El tiempo, como suele hacer, pondrá en su lugar cada cosa. No sé si somos muy distintos, pero algunas cosas sí cambiaron. A lo mejor no las que uno más quisiera moldear, mas hay algunas diferencias sustanciales. Pertenezco a una generación puente, que vio la explosión de internet, tuvo cassettes, discos, memorias usb y ahora nada. Pero hay un grupo más grande al que pertenecemos muchos. Uno que vivió en una era anterior a las alertas sísmicas. Hasta hace no tantos años, uno se enteraba del temblor cuando la lámpara se transformaba en péndulo. De ahí que la instrucción era buscar el quicio de la puerta y la oración más potente que se tuviese a la mano. Eso también explica por qué muchos fuimos reacios –hasta ahora- a comportarnos como el sistema de alerta esperaba: al menos cuarenta y cinco segundos para acomodarse las pantuflas y salir del edificio. Nunca ha sido más pertinente la frase “evolucionar o morir”.

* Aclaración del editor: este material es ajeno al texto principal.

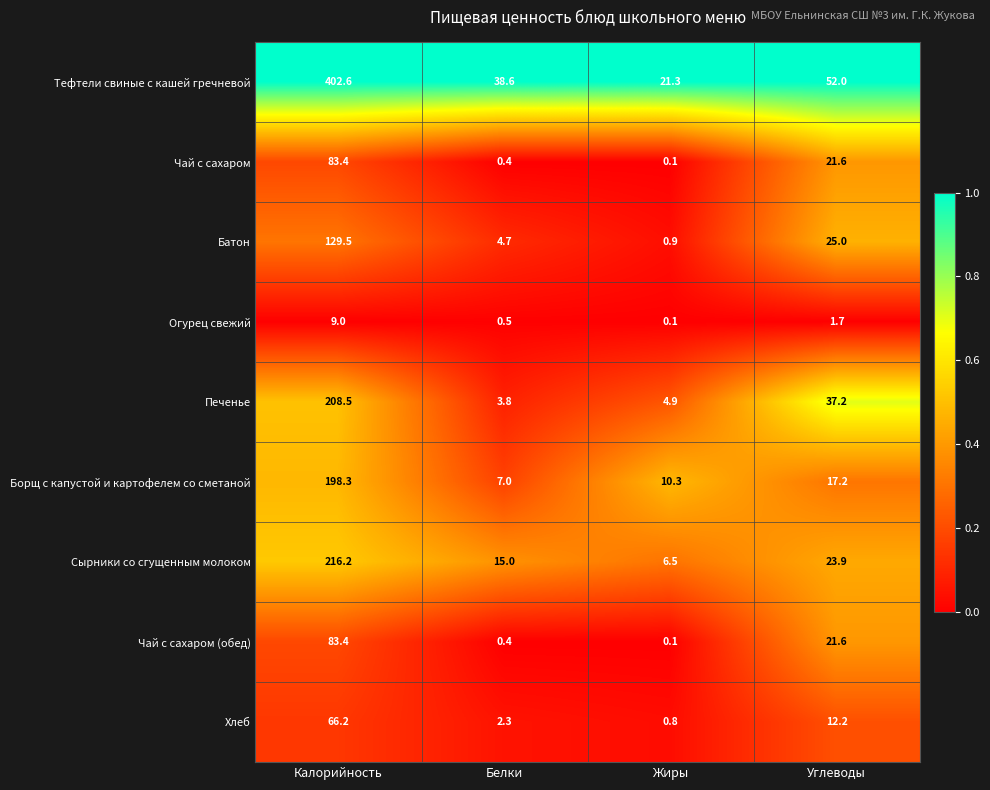

Is the value of Печенье at Калорийность greater than the value of Чай с сахаром (обед) at Белки?

Yes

Lo cierto es que ahora viene la parte más difícil. Imaginar y levantar la ciudad es un ejercicio que requiere resolver mucho más que hacia dónde van los donativos millonarios con los que algunos avezados ya han hecho sumas y divisiones. Así como es menos glamuroso sentarse a revisar la obra plástica de Frida, será mucho más laborioso enfrentar concienzudamente los problemas públicos que el terremoto hizo muy evidentes, más allá que compartir fotografías de la celebridad canina.

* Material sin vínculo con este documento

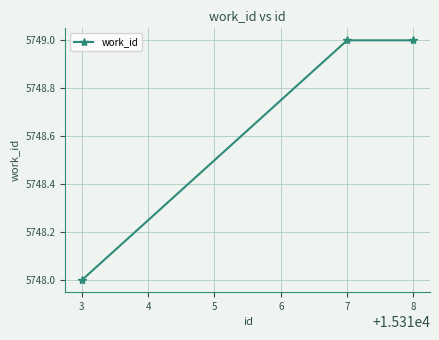

Which category has the lowest value across all series?

3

No hemos cambiado tanto. Estamos hechos del mismo material a prueba de la gastronomía urbana de la capital, pero tampoco desapareció por completo el entusiasmo de ayudar. No creo que haya sido solamente una moda y maraña de tuits que se pierden en ese limbo de las letras que dejamos en visto. Asoman esfuerzos interesantes de diseñar aquello que se quiere reconstruir, de monitorear qué ayuda va a dónde, quién la recibe y por qué hay necesidad de escoltar un camión lleno de víveres por la carretera. Cada vez hay menos calles cerradas, pero nos quedan todavía esos huecos de edificios que ayer eran parte de la escenografía de nuestras vidas. Nos van a seguir doliendo las ausencias, aunque no hayamos llegado a conocer a quienes nos faltan ya. Al menos esta generación, que ya no se hinca sino que reza mientras baja escaleras de dos en dos, recordará durante mucho tiempo esos huecos de personas, más que de inmuebles. Nos quedan las historias maravillosas de rescates imposibles, las redes increíbles de distribución de herramientas en bicicleta, y aunque ya no quede rastro de esas publicaciones efímeras donde todos ofrecíamos casa, café y un sillón donde repartir nuestro miedo, incluso si después de este Halloween nadie se vuelva a disfrazar de Frida, con antifaz y guantes perrunos, la ciudad es otra, y nosotros también. Me gusta pensar que algo cambió en lo individual, porque el miedo no anda en burro, pero también en lo colectivo, porque la empatía difícilmente pasará de moda.